DESCRIPTION OF THE TASK: Return the listing in full. Keep every word as it stands.
[Opening DATA PROVIDED section]
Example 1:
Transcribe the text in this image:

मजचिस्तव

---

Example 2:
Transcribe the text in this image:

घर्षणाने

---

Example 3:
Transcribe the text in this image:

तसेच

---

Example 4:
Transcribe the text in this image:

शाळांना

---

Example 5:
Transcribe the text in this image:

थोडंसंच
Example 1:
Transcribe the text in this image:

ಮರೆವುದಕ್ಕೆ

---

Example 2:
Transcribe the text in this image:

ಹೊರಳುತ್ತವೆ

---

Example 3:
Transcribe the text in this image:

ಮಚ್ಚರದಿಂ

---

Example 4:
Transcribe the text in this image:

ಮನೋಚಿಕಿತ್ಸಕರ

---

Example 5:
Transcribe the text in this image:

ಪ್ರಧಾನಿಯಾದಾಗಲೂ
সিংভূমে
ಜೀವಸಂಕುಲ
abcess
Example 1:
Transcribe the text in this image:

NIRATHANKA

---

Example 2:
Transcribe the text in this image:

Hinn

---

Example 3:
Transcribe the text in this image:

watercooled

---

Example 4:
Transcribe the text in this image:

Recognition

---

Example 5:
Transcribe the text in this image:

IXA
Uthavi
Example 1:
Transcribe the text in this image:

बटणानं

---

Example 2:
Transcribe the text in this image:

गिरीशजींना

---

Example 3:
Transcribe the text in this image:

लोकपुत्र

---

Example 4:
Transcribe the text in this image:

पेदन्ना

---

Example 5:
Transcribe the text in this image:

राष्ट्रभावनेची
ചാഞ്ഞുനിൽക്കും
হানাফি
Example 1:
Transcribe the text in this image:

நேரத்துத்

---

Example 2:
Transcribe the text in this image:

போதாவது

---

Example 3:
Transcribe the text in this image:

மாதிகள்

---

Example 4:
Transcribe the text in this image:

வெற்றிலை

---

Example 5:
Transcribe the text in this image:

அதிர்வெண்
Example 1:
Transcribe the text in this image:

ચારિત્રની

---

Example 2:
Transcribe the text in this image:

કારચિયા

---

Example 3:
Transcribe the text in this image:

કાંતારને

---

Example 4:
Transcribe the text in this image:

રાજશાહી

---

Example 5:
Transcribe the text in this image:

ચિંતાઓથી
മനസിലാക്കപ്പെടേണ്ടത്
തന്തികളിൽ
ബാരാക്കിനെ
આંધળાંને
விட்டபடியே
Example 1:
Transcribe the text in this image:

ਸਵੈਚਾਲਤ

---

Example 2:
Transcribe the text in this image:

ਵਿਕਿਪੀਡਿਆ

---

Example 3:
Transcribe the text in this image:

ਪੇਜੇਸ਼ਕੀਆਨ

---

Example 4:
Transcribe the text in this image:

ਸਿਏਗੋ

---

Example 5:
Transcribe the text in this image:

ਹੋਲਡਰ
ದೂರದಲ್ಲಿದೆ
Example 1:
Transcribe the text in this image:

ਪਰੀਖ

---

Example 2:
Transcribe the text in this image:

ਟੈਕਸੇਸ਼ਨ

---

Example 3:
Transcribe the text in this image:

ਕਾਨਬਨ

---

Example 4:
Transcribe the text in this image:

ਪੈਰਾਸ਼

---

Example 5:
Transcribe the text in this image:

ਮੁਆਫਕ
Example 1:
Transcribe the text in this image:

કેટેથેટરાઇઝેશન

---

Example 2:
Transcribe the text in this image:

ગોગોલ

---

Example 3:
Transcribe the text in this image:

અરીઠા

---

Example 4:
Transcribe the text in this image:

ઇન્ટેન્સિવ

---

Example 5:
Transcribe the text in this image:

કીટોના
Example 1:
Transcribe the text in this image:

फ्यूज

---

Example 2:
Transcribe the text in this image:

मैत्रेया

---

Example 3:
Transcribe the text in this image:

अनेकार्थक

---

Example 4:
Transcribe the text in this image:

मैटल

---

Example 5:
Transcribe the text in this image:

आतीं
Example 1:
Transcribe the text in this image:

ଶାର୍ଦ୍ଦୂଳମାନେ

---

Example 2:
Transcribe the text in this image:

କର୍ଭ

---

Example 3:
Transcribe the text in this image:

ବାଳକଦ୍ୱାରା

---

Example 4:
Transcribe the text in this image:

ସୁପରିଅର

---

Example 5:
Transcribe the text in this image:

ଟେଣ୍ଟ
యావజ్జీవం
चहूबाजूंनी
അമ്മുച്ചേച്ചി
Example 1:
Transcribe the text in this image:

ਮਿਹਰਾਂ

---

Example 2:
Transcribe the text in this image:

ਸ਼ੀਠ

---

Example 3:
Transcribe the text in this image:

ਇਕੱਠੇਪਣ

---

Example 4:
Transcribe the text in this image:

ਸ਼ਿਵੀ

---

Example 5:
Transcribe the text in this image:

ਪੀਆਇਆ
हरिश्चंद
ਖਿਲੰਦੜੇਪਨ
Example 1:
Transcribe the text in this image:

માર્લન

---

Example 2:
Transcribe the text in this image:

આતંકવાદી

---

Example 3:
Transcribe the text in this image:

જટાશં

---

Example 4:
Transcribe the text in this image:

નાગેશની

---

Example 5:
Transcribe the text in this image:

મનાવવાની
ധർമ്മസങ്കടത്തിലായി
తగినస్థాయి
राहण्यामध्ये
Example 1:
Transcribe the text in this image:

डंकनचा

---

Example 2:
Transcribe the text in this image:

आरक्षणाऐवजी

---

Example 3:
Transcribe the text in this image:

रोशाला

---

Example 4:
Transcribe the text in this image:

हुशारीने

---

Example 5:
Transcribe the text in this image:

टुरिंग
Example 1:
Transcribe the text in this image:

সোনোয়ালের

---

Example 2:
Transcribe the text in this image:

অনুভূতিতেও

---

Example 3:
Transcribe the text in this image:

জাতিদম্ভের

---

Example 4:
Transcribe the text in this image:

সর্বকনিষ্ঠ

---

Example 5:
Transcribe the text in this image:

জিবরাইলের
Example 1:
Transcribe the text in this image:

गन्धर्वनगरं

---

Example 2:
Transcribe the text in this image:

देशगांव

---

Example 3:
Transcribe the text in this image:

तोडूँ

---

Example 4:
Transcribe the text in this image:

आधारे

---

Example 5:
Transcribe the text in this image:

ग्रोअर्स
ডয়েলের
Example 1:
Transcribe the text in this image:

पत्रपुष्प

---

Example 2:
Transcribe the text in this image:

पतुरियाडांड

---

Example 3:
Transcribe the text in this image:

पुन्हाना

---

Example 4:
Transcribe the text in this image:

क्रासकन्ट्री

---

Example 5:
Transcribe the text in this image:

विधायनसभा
[Closing DATA PROVIDED section]
ANSWER AREA:
Example 1:
Transcribe the text in this image:

मजचिस्तव

---

Example 2:
Transcribe the text in this image:

घर्षणाने

---

Example 3:
Transcribe the text in this image:

तसेच

---

Example 4:
Transcribe the text in this image:

शाळांना

---

Example 5:
Transcribe the text in this image:

थोडंसंच
Example 1:
Transcribe the text in this image:

ಮರೆವುದಕ್ಕೆ

---

Example 2:
Transcribe the text in this image:

ಹೊರಳುತ್ತವೆ

---

Example 3:
Transcribe the text in this image:

ಮಚ್ಚರದಿಂ

---

Example 4:
Transcribe the text in this image:

ಮನೋಚಿಕಿತ್ಸಕರ

---

Example 5:
Transcribe the text in this image:

ಪ್ರಧಾನಿಯಾದಾಗಲೂ
সিংভূমে
ಜೀವಸಂಕುಲ
abcess
Example 1:
Transcribe the text in this image:

NIRATHANKA

---

Example 2:
Transcribe the text in this image:

Hinn

---

Example 3:
Transcribe the text in this image:

watercooled

---

Example 4:
Transcribe the text in this image:

Recognition

---

Example 5:
Transcribe the text in this image:

IXA
Uthavi
Example 1:
Transcribe the text in this image:

बटणानं

---

Example 2:
Transcribe the text in this image:

गिरीशजींना

---

Example 3:
Transcribe the text in this image:

लोकपुत्र

---

Example 4:
Transcribe the text in this image:

पेदन्ना

---

Example 5:
Transcribe the text in this image:

राष्ट्रभावनेची
ചാഞ്ഞുനിൽക്കും
হানাফি
Example 1:
Transcribe the text in this image:

நேரத்துத்

---

Example 2:
Transcribe the text in this image:

போதாவது

---

Example 3:
Transcribe the text in this image:

மாதிகள்

---

Example 4:
Transcribe the text in this image:

வெற்றிலை

---

Example 5:
Transcribe the text in this image:

அதிர்வெண்
Example 1:
Transcribe the text in this image:

ચારિત્રની

---

Example 2:
Transcribe the text in this image:

કારચિયા

---

Example 3:
Transcribe the text in this image:

કાંતારને

---

Example 4:
Transcribe the text in this image:

રાજશાહી

---

Example 5:
Transcribe the text in this image:

ચિંતાઓથી
മനസിലാക്കപ്പെടേണ്ടത്
തന്തികളിൽ
ബാരാക്കിനെ
આંધળાંને
விட்டபடியே
Example 1:
Transcribe the text in this image:

ਸਵੈਚਾਲਤ

---

Example 2:
Transcribe the text in this image:

ਵਿਕਿਪੀਡਿਆ

---

Example 3:
Transcribe the text in this image:

ਪੇਜੇਸ਼ਕੀਆਨ

---

Example 4:
Transcribe the text in this image:

ਸਿਏਗੋ

---

Example 5:
Transcribe the text in this image:

ਹੋਲਡਰ
ದೂರದಲ್ಲಿದೆ
Example 1:
Transcribe the text in this image:

ਪਰੀਖ

---

Example 2:
Transcribe the text in this image:

ਟੈਕਸੇਸ਼ਨ

---

Example 3:
Transcribe the text in this image:

ਕਾਨਬਨ

---

Example 4:
Transcribe the text in this image:

ਪੈਰਾਸ਼

---

Example 5:
Transcribe the text in this image:

ਮੁਆਫਕ
Example 1:
Transcribe the text in this image:

કેટેથેટરાઇઝેશન

---

Example 2:
Transcribe the text in this image:

ગોગોલ

---

Example 3:
Transcribe the text in this image:

અરીઠા

---

Example 4:
Transcribe the text in this image:

ઇન્ટેન્સિવ

---

Example 5:
Transcribe the text in this image:

કીટોના
Example 1:
Transcribe the text in this image:

फ्यूज

---

Example 2:
Transcribe the text in this image:

मैत्रेया

---

Example 3:
Transcribe the text in this image:

अनेकार्थक

---

Example 4:
Transcribe the text in this image:

मैटल

---

Example 5:
Transcribe the text in this image:

आतीं
Example 1:
Transcribe the text in this image:

ଶାର୍ଦ୍ଦୂଳମାନେ

---

Example 2:
Transcribe the text in this image:

କର୍ଭ

---

Example 3:
Transcribe the text in this image:

ବାଳକଦ୍ୱାରା

---

Example 4:
Transcribe the text in this image:

ସୁପରିଅର

---

Example 5:
Transcribe the text in this image:

ଟେଣ୍ଟ
యావజ్జీవం
चहूबाजूंनी
അമ്മുച്ചേച്ചി
Example 1:
Transcribe the text in this image:

ਮਿਹਰਾਂ

---

Example 2:
Transcribe the text in this image:

ਸ਼ੀਠ

---

Example 3:
Transcribe the text in this image:

ਇਕੱਠੇਪਣ

---

Example 4:
Transcribe the text in this image:

ਸ਼ਿਵੀ

---

Example 5:
Transcribe the text in this image:

ਪੀਆਇਆ
हरिश्चंद
ਖਿਲੰਦੜੇਪਨ
Example 1:
Transcribe the text in this image:

માર્લન

---

Example 2:
Transcribe the text in this image:

આતંકવાદી

---

Example 3:
Transcribe the text in this image:

જટાશં

---

Example 4:
Transcribe the text in this image:

નાગેશની

---

Example 5:
Transcribe the text in this image:

મનાવવાની
ധർമ്മസങ്കടത്തിലായി
తగినస్థాయి
राहण्यामध्ये
Example 1:
Transcribe the text in this image:

डंकनचा

---

Example 2:
Transcribe the text in this image:

आरक्षणाऐवजी

---

Example 3:
Transcribe the text in this image:

रोशाला

---

Example 4:
Transcribe the text in this image:

हुशारीने

---

Example 5:
Transcribe the text in this image:

टुरिंग
Example 1:
Transcribe the text in this image:

সোনোয়ালের

---

Example 2:
Transcribe the text in this image:

অনুভূতিতেও

---

Example 3:
Transcribe the text in this image:

জাতিদম্ভের

---

Example 4:
Transcribe the text in this image:

সর্বকনিষ্ঠ

---

Example 5:
Transcribe the text in this image:

জিবরাইলের
Example 1:
Transcribe the text in this image:

गन्धर्वनगरं

---

Example 2:
Transcribe the text in this image:

देशगांव

---

Example 3:
Transcribe the text in this image:

तोडूँ

---

Example 4:
Transcribe the text in this image:

आधारे

---

Example 5:
Transcribe the text in this image:

ग्रोअर्स
ডয়েলের
Example 1:
Transcribe the text in this image:

पत्रपुष्प

---

Example 2:
Transcribe the text in this image:

पतुरियाडांड

---

Example 3:
Transcribe the text in this image:

पुन्हाना

---

Example 4:
Transcribe the text in this image:

क्रासकन्ट्री

---

Example 5:
Transcribe the text in this image:

विधायनसभा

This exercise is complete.